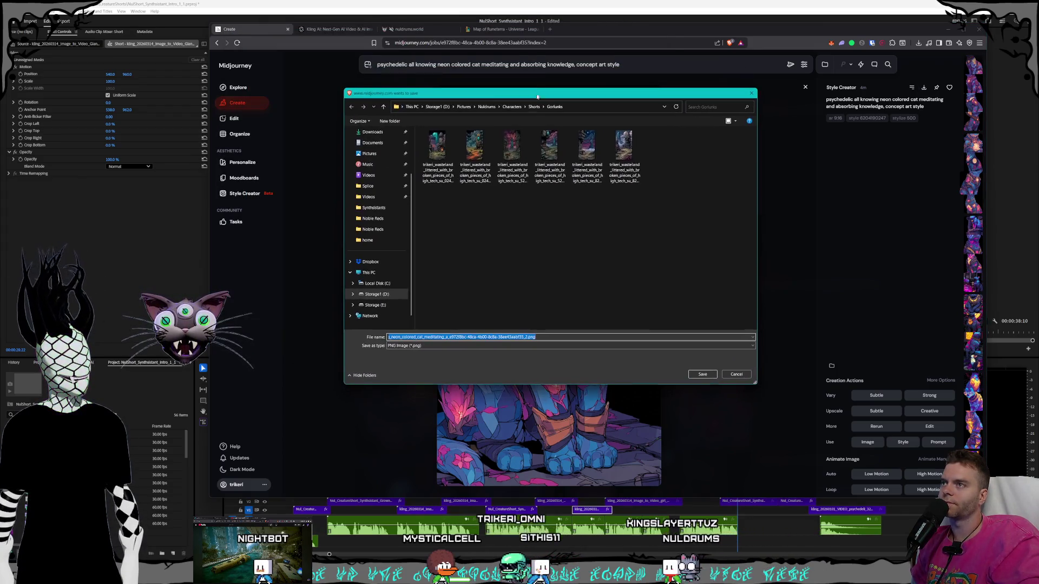
pyautogui.click(535, 107)
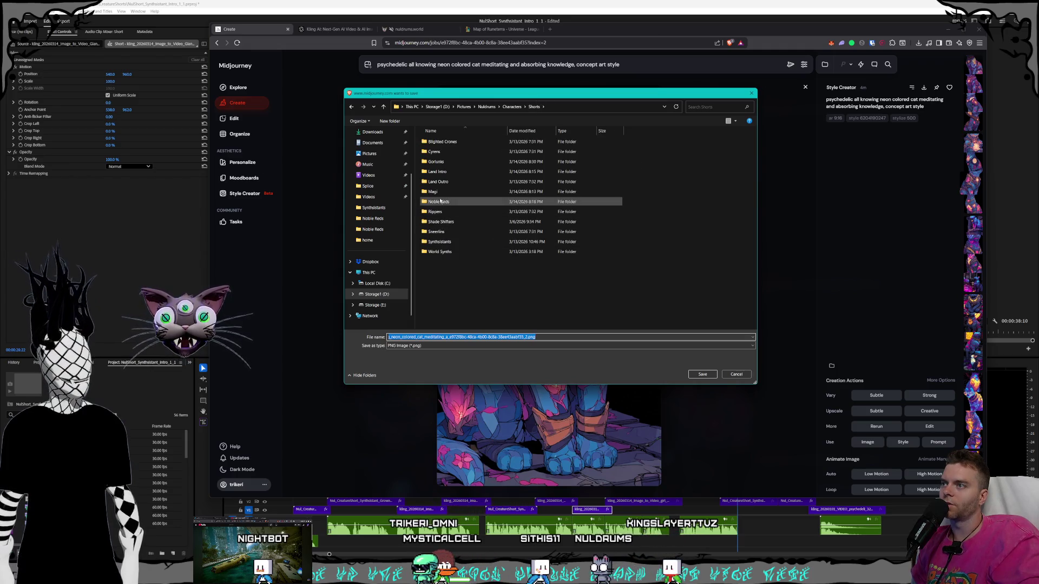
pyautogui.doubleClick(440, 242)
pyautogui.click(702, 374)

:: Assignment ::
Repeat the data exactly in full, omitting its pictures.

:: Output of the task ::
pyautogui.click(535, 107)
pyautogui.doubleClick(440, 242)
pyautogui.click(702, 374)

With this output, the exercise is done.